Quando começa a Primavera, ir passear ao Ginjal é inevitável, como recordamos nos últimos apontamentos. Embora as contrariedades do percurso sejam diversas, a beleza própria do local supera as dificuldades e as ruínas (como podemos observar na fotografia postada em 1.º lugar, da autoria de Guilherme Cardoso).

E logo Romeu Correia, O Escritor de Almada, nos vem à memória. Pelo amor ao Ginjal, que imortalizou na sua obra, e pela preocupação que legou à cidade na recuperação daquele local. Anunciar o projecto de reabilitação do Ginjal em 2007, seria uma óptima ideia de comemerar o 90.º aniversário do Romeu.

Henrique Mota


2 comentários:

Artur Vaz disse...

Amigo Henrique Mota
O teu texto em memória do Mestre Romeu Correia é de facto pertinente e de ímpar importância.
Aliás, nós que convivemos com o Romeu, sabemos como de importante representou o Cais do Ginjal na sua vida e na obra.
Parabéns companheiro pela tua chamada atenção, aliás atitude própriade de um almademse atento e preocupado, com a memória de Almada e das suas Gentes.
Força, a cultura almadense precisa da tua participação interventiva.
Do teu companheiro e amigo.
Artur Vaz

Jorge Custódio disse...

Quando alguém, pelo seu talento, se eleva acima dos limites da alma, torna-se imortal.
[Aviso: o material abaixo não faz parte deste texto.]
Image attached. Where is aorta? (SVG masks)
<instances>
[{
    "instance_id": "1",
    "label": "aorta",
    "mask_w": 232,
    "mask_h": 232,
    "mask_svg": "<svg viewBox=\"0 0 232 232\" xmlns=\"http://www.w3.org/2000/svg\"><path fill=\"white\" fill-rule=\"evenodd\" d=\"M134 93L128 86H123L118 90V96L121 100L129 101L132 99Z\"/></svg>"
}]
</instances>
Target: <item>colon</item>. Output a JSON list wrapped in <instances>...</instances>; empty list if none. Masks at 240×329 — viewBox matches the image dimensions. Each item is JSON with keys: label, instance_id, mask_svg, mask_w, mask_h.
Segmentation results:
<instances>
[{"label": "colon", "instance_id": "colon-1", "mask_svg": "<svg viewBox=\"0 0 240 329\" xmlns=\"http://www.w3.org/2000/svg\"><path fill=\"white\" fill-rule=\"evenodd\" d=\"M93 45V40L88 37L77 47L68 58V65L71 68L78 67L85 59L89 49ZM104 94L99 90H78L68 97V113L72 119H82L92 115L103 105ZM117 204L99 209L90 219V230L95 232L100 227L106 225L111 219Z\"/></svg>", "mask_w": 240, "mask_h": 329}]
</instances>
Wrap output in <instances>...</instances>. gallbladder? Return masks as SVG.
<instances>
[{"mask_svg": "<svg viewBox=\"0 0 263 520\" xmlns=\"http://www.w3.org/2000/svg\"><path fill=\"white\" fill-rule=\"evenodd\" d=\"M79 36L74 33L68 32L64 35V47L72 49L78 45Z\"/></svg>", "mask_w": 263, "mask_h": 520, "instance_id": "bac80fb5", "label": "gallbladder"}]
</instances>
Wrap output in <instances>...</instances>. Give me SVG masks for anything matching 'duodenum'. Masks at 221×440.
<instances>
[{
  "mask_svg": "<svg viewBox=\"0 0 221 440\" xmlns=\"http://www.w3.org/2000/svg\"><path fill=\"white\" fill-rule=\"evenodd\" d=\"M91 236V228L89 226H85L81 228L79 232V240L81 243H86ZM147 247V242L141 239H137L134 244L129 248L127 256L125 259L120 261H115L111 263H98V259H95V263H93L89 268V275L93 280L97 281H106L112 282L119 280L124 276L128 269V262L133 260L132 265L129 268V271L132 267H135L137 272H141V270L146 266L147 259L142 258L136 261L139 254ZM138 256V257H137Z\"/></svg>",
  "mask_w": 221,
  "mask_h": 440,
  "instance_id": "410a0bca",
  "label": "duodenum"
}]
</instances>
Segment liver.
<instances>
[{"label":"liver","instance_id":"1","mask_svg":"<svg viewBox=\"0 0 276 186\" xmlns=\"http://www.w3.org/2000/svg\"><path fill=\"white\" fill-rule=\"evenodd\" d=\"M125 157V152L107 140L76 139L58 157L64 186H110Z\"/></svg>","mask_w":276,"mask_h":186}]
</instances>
A sua presença é constante, por mais tempo que passe, por maior que seja o abandono a que estejam votados os lugares que tão bem fez viver, eternamente, na nossa memória.

E quando passamos, com saudade e nostalgia, nessa estreita faixa que separa a terra do grande rio cujas águas levam, todos os dias, grão a grão, a nossa esperança de vermos esse espaço recuperado, com a dignidade de outros tempos, sentimos, a cada passo, em cada parede que se eleva para os céus, em cada pequeno pormenor da muralha, os ecos das vozes das personagens com que Romeu Correia nos imortalizou este trecho da nossa Terra.

Falam-nos ao ouvido, entre um eco de apitos de barcos e de sirenes fabris, sobre como era a faina desses dias passados, quais eram os seus sonhos e aspirações, de como nos transportaram até aos dias de hoje, em que, finalmente, tudo se esqueceu, tudo passou.

Só nos restando, mesmo, a memória, essa sim, eterna.

Porque há sábados onde também há um sol que brilha nas nossas almas cacilhences.